L'énorme travail d'évolution, le prodigieux effort d'enfantement à travers lequel se déroule le plan de la pensée créatrice, l'homme allait le reprendre au point où l'avaient amené ses devanciers, et le conduire, en exerçant de plus nobles fonctions, vers de plus hautes destinées. Cette loi de la vie, dont les créatures n'avaient été, jusqu'à lui, que des dépositaires plus ou moins passifs mais irresponsables, l'homme allait en devenir le confident, élevé au suprême honneur d'accomplir volontairement sa loi connue, honneur qui constitue la notion même de la liberté, et qui, d'emblée, transforme l'activité instinctive en activité rationnelle et consciente.

En un mot, la moralité ou détermination du bien, la science ou détermination du vrai, l'art ou détermination du beau, voilà ce dont manquait la terre avant l'homme, et ce dont il était réservé à l'homme de la doter et de l'embellir comme pontife de la raison et de l'amour dans ce temple désormais consacré au culte du bien, du vrai et du beau.

Ainsi envisagé, qu'est-ce donc que l'artiste? Quelle est sa fonction vis-à-vis des données et, si je puis ainsi parler, de la mise de fonds de la nature?

La sublime fonction de l'homme, c'est d'être positivement, et à la lettre, un nouveau créateur de la terre. C'est lui qui, en tout, est chargé de la faire ce qu'elle doit devenir. Non seulement par la culture matérielle, mais par la culture intellectuelle et morale, c'est-à-dire par la justice, l'amour, la science, les arts, l'industrie, la terre ne s'achève, ne se conclut que par l'homme à qui elle a été confiée pour qu'il la mît en œuvre, «ut operatur terram», selon le vieux texte sacré de la Genèse.

L'artiste n'est donc pas simplement une sorte d'appareil mécanique sur lequel se réfléchit ou s'imprime l'image des objets extérieurs et sensibles; c'est une lyre vivante et consciente que le contact de la nature révèle à elle-même et fait vibrer; et c'est précisément cette vibration qui est l'indice de la vocation artistique et la cause première de l'œuvre d'art.

Toute œuvre d'art doit éclore sous la lumière personnelle de la sensibilité, pour se consommer dans la lumière impersonnelle de la raison. L'art, c'est la réalité concrète et sensible fécondée jusqu'au beau par cette autre réalité, abstraite et intelligible, que l'artiste porte en lui-même et qui est son idéal, c'est-à-dire cette révélation intérieure, ce tribunal suprême, cette vision toujours croissante du terme final vers lequel il tend de toute l'ardeur de son être.

S'il était possible de saisir directement l'idéal, de le contempler face à face dans la vision complète de sa réalité, il n'y aurait plus qu'à le copier pour le reproduire, ce qui reviendrait à un véritable réalisme, supérieur assurément, mais définitif et qui, du même coup, supprimerait chez l'artiste les deux facteurs de son œuvre, la fonction personnelle qui constitue son originalité, et la fonction esthétique qui constitue sa rationalité.

Telle n'est pas la position de l'idéal vis-à-vis de l'œuvre d'art.

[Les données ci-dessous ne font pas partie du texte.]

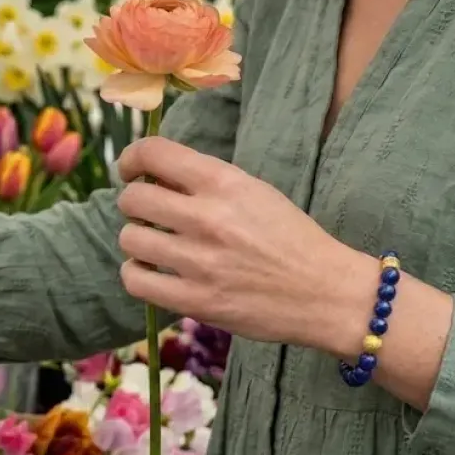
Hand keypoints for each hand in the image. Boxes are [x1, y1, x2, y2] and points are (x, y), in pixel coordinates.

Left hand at [116, 137, 372, 349]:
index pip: (154, 153)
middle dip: (134, 202)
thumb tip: (154, 174)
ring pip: (130, 239)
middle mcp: (207, 217)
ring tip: (156, 244)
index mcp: (224, 183)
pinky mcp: (196, 301)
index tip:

L'idéal n'est reproductible d'aucune façon adéquate; il est un pôle d'attraction, une force motrice, on le sent, on le subit; c'est «l'excelsior» indéfini, le «desideratum» impérieux dans l'ordre du beau, et la persistance de son témoignage intime est la garantie même de son insaisissable réalité. Dégager du réel inférieur et imparfait la notion qui détermine et mesure le degré de conformité ou de désaccord de ce réel dans la nature avec sa loi dans la raison, telle est la fonction supérieure de l'artiste; et ce contrôle du réel dans la nature par sa loi dans la raison est ce qu'on nomme «l'esthétique». L'esthétique est la «rationalité du beau».

Dans l'art, comme en tout, le rôle de la raison est de faire équilibre à la passion; c'est pourquoi les œuvres d'un ordre tout à fait supérieur sont empreintes de ce caractère de tranquillité qui est le signe de la vraie force, «maîtresse de son art jusqu'à le gourmander».

Dans cette collaboration de l'artiste avec la nature, c'est, nous l'avons vu, l'émotion personnelle qui donne à l'œuvre d'art son caractère d'originalité.